## Assignment
From the records below, extract only the lines running from the line with "endometrial adenocarcinoma stained" to the line with "cells of prostate", both lines included, reproducing them exactly.

Saved entries
_ _ _ _

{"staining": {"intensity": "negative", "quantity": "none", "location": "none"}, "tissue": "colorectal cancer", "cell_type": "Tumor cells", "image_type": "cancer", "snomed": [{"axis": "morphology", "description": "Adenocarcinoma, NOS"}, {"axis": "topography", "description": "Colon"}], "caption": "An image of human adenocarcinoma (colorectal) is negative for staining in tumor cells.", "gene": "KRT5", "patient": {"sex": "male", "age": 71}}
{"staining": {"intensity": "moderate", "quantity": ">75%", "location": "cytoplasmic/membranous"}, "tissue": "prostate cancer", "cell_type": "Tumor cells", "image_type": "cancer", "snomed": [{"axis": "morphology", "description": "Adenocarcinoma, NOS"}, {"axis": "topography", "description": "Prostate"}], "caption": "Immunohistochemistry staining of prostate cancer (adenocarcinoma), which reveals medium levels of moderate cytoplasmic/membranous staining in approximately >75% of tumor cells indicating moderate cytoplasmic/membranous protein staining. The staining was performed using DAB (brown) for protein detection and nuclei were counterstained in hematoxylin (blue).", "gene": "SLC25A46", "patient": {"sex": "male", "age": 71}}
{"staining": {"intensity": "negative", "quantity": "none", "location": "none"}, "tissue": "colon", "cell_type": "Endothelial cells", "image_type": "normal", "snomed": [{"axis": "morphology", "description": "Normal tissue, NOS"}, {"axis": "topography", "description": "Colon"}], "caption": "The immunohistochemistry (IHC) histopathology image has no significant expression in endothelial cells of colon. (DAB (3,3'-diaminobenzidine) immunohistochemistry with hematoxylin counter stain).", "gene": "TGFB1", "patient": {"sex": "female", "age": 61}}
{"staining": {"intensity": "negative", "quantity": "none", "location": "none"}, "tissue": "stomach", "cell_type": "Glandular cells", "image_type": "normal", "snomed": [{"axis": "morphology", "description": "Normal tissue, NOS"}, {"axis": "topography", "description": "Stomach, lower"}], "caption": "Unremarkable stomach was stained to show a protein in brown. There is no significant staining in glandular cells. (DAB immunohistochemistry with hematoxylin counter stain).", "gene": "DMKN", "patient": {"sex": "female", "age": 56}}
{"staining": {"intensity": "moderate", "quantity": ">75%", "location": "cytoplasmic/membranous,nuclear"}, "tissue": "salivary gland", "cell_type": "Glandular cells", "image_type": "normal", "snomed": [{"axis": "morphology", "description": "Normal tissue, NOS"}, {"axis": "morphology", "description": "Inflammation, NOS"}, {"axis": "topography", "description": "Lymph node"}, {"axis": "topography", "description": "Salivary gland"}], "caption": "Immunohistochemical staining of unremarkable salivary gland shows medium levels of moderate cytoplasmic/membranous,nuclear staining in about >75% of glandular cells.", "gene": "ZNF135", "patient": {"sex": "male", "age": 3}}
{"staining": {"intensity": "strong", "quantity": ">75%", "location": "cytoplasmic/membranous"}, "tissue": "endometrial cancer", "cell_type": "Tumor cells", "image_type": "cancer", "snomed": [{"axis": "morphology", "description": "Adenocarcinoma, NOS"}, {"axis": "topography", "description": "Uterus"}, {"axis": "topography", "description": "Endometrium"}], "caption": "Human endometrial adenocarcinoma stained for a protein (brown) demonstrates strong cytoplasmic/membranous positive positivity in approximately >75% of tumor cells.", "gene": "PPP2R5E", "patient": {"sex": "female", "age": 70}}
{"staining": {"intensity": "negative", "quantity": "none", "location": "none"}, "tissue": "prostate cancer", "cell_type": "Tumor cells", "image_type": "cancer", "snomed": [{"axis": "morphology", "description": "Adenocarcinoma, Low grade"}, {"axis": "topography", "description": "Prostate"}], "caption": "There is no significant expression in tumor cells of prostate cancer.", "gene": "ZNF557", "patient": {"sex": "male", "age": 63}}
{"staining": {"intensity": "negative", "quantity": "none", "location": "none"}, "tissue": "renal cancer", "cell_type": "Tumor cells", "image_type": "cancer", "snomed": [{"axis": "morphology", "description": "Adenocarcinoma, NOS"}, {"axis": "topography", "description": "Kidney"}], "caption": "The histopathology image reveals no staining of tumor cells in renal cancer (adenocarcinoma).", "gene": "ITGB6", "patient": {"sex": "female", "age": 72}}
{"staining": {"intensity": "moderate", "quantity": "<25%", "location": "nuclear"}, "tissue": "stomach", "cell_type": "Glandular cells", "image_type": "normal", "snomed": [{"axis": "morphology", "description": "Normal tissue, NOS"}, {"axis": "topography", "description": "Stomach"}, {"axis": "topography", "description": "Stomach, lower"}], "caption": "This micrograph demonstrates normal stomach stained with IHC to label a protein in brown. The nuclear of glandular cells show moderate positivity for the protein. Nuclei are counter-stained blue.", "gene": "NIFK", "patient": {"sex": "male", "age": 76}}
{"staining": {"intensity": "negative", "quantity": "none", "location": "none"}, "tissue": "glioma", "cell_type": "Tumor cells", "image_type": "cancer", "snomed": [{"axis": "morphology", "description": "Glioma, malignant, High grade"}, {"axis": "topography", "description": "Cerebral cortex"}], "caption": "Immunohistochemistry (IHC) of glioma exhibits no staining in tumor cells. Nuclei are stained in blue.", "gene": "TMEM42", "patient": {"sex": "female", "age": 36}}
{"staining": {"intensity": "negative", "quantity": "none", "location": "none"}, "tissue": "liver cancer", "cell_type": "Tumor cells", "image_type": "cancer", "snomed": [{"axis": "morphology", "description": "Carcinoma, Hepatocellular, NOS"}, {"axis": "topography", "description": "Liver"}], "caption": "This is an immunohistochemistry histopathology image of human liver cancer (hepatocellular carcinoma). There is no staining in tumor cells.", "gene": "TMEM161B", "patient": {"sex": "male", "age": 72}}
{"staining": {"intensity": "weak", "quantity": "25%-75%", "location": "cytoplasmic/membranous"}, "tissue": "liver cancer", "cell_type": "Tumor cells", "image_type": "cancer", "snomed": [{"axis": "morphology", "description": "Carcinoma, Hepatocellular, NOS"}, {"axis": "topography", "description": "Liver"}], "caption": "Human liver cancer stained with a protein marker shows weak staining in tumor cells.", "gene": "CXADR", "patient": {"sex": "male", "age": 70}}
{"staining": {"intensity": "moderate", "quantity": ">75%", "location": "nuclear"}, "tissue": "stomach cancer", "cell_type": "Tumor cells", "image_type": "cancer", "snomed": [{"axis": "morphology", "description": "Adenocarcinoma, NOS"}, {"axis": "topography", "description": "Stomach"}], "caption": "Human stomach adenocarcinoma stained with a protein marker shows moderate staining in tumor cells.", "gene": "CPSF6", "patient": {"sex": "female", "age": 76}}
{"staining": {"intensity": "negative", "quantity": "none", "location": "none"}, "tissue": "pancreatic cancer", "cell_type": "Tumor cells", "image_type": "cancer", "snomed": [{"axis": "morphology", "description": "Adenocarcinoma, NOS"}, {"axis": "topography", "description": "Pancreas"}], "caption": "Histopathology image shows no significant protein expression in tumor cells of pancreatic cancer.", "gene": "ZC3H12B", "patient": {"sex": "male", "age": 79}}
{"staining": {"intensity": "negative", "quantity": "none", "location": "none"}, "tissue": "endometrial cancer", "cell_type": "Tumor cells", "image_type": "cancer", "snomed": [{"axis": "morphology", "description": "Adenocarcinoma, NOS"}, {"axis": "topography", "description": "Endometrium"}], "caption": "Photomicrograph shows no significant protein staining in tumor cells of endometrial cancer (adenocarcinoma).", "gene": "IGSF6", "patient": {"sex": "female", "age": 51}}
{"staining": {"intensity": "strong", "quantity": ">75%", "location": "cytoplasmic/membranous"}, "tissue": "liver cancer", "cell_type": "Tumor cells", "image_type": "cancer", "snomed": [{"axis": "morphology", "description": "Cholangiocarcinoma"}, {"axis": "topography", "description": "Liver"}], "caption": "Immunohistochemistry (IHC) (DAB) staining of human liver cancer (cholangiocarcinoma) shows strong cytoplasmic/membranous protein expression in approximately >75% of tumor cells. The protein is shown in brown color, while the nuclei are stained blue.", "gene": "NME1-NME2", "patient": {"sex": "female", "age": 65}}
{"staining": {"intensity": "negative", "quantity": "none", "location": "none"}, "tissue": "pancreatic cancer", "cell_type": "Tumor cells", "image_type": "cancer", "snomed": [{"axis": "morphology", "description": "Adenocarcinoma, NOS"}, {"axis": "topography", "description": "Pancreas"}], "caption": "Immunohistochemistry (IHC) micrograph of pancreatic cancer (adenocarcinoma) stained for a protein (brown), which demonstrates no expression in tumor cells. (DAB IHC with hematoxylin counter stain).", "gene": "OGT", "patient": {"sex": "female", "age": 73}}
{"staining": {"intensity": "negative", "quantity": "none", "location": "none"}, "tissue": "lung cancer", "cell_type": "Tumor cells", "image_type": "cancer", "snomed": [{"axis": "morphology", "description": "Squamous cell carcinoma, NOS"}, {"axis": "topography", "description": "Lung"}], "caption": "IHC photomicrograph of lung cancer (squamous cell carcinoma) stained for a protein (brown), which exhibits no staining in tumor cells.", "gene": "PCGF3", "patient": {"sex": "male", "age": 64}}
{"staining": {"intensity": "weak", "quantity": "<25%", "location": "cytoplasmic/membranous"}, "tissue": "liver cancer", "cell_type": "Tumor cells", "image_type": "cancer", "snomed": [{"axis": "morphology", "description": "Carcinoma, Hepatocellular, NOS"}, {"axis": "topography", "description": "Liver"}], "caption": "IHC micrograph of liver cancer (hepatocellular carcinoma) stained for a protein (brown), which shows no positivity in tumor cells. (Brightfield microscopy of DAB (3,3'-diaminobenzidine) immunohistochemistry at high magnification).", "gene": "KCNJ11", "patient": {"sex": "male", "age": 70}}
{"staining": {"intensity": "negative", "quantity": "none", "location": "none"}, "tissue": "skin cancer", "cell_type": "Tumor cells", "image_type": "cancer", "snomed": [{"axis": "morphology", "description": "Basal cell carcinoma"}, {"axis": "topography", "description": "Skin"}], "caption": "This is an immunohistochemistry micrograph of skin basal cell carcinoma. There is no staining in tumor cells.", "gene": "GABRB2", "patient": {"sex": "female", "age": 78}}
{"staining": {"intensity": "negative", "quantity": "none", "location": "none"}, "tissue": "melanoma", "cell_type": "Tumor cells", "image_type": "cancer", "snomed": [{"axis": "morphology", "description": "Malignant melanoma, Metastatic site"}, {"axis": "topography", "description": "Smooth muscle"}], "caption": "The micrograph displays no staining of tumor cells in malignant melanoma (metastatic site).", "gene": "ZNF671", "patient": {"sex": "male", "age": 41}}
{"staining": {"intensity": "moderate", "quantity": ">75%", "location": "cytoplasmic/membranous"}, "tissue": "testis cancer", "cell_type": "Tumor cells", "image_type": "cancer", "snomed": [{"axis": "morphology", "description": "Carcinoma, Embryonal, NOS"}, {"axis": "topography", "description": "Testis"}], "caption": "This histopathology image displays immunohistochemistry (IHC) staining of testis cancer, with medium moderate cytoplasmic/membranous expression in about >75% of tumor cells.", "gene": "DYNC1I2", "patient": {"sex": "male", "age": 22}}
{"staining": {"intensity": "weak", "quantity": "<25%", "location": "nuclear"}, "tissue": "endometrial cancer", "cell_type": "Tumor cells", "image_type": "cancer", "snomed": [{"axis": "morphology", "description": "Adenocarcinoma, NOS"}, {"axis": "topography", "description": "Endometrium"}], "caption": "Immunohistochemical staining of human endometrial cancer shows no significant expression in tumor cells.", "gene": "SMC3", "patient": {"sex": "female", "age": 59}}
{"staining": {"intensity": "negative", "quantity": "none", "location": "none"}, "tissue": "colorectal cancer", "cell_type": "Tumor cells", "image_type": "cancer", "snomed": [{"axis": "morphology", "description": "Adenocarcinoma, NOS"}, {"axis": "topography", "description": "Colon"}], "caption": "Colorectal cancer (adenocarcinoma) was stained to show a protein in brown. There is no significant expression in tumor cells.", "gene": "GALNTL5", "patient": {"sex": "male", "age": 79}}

_ _ _ _

## Result for this exercise
{"staining": {"intensity": "strong", "quantity": ">75%", "location": "cytoplasmic/membranous"}, "tissue": "endometrial cancer", "cell_type": "Tumor cells", "image_type": "cancer", "snomed": [{"axis": "morphology", "description": "Adenocarcinoma, NOS"}, {"axis": "topography", "description": "Uterus"}, {"axis": "topography", "description": "Endometrium"}], "caption": "Human endometrial adenocarcinoma stained for a protein (brown) demonstrates strong cytoplasmic/membranous positive positivity in approximately >75% of tumor cells.", "gene": "PPP2R5E", "patient": {"sex": "female", "age": 70}}
{"staining": {"intensity": "negative", "quantity": "none", "location": "none"}, "tissue": "prostate cancer", "cell_type": "Tumor cells", "image_type": "cancer", "snomed": [{"axis": "morphology", "description": "Adenocarcinoma, Low grade"}, {"axis": "topography", "description": "Prostate"}], "caption": "There is no significant expression in tumor cells of prostate cancer.", "gene": "ZNF557", "patient": {"sex": "male", "age": 63}}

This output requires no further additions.